The HRA identifies a range of mitigation measures that may assist in alleviating recreational pressure from new housing sites identified in the Regulation 18, Stage C Consultation Document. These include (i) the provision of new, alternative green space (referred to in the HRA as SANGS) and (ii) a programme of improvements to existing areas of infrastructure. The HRA confirms that the SANG could take the form of a new country park containing woodland and waterbodies.

This need for additional, useable and attractive green infrastructure within Greater Norwich in order to mitigate proposed growth is not a new one. The Greater Norwich Development Partnership (GNDP) undertook an Open Spaces Indoor Sports and Community Recreation Assessment (OSISCRA) using Planning Policy Guidance 17 (PPG17) assessment methodology in September 2007.

This OSISCRA concluded that there was a requirement in 2007 to deliver 87.5 sq. m of combined formal, seminatural, amenity, play, sports and outdoor spaces per person resident in South Norfolk Council area. The OSISCRA went on to conclude that South Norfolk Council did not have a large enough network of public open spaces (at the start of the adopted Joint Core Strategy review) to meet the needs of the District.

Since 2007 this Habitat Regulations problem within South Norfolk has worsened due to large scale housing growth and the Council’s failure to implement a strategy to deliver new natural and semi-natural green spaces to manage this impact.

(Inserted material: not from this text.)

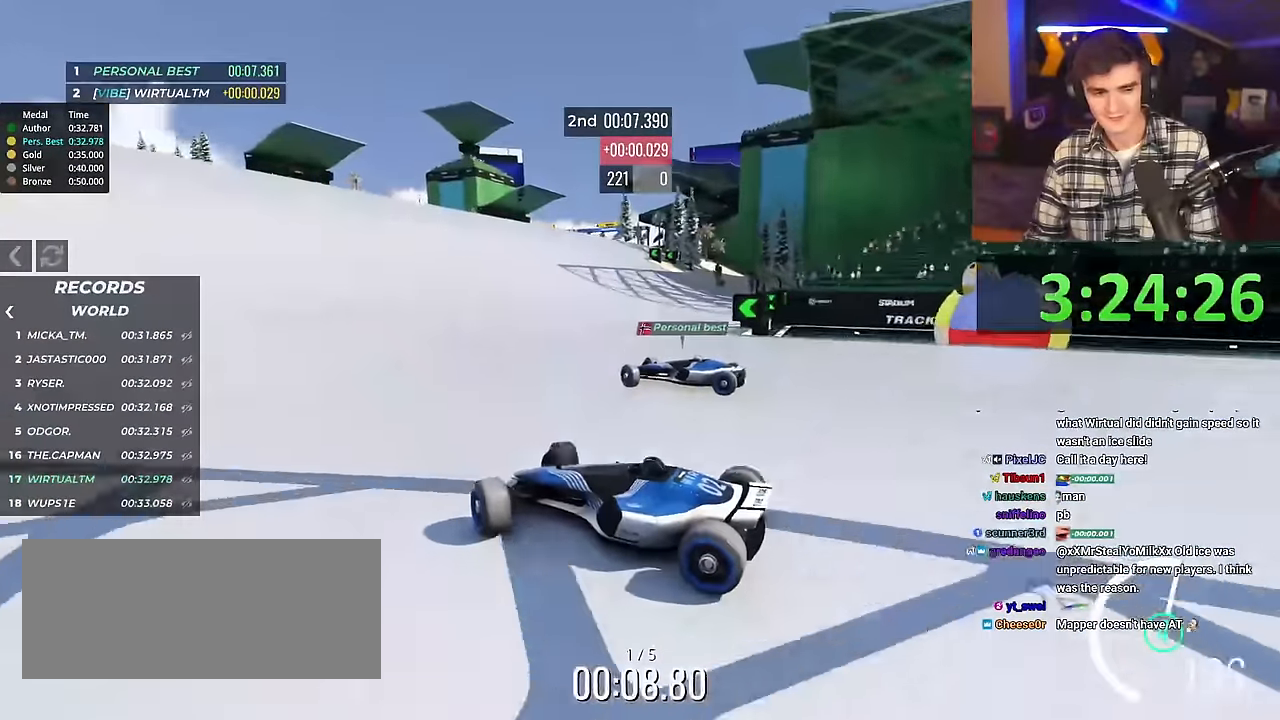
{"keys": ["right", "up"], "events": []}
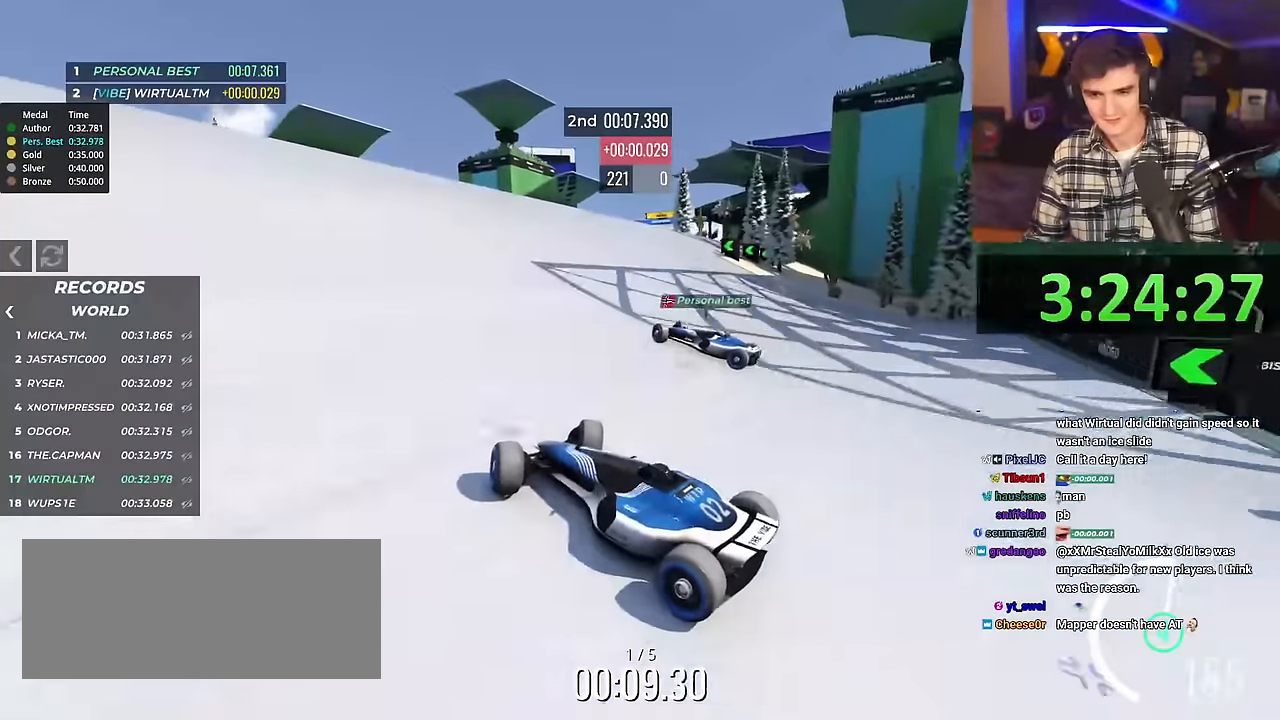
{"keys": ["right", "up"], "events": []}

Whilst the current Joint Core Strategy identifies the potential to create a new country park at Bawburgh Lakes to mitigate the impact of its growth strategy, this site remains undelivered. The Joint Core Strategy for Norwich, Broadland and South Norfolk Annual Monitoring Report strategy 2016-2017 published April 2018 (AMR) has since confirmed that there has been no net increase in the amount of natural and semi-natural open spaces delivered within South Norfolk Council area since the 2007 assessment and thus the impact of the existing Local Plan growth strategy remains unmitigated.

Despite this and the requirement for new SANGs to mitigate the additional recreational pressure to be created by the emerging Local Plan, there is no site identified within the Regulation 18 Stage C Consultation Document for a new Country Park. To the contrary, footnote 74 of the Regulation 18, Stage C Consultation Document defers consideration of potential sites for a new Country Park to the Regulation 19 stage.

In the absence of any identified deliverable sites for a Country Park within the Regulation 18, Stage C Consultation Document, draft Policy 3 requests that new development provide onsite infrastructure as necessary. In addition, and rather than allocating sites, the plan suggests that new country parks can be identified through green infrastructure strategies and be funded in the most part, by CIL.

Glavenhill Ltd contend that the GNGB’s approach to the natural environment as set out in Policy 3 of the Regulation 18, Stage C Consultation Document, specifically the lack of any discernible or deliverable site for a new country park, is ‘unsound’.

Glavenhill Ltd request that before any further strategic scale growth can be planned through the Greater Norwich Local Plan, that South Norfolk Council establish a proposal for a realistic and deliverable new network of SANG’s. This could be achieved in part, through the allocation and early release of a Country Park at Caistor Lane (GNLP 0485).

The proposed Country Park at Caistor can be delivered at a scale and in a form that ensures its attractiveness to new visitors, thus diverting visitors away from The Broads National Park and existing Natura 2000 sites, SAC’s and SSSI’s present within the District.

Importantly, the set-up and long-term maintenance of this new park will be funded by housing delivery across the same site and would not be reliant on the public purse.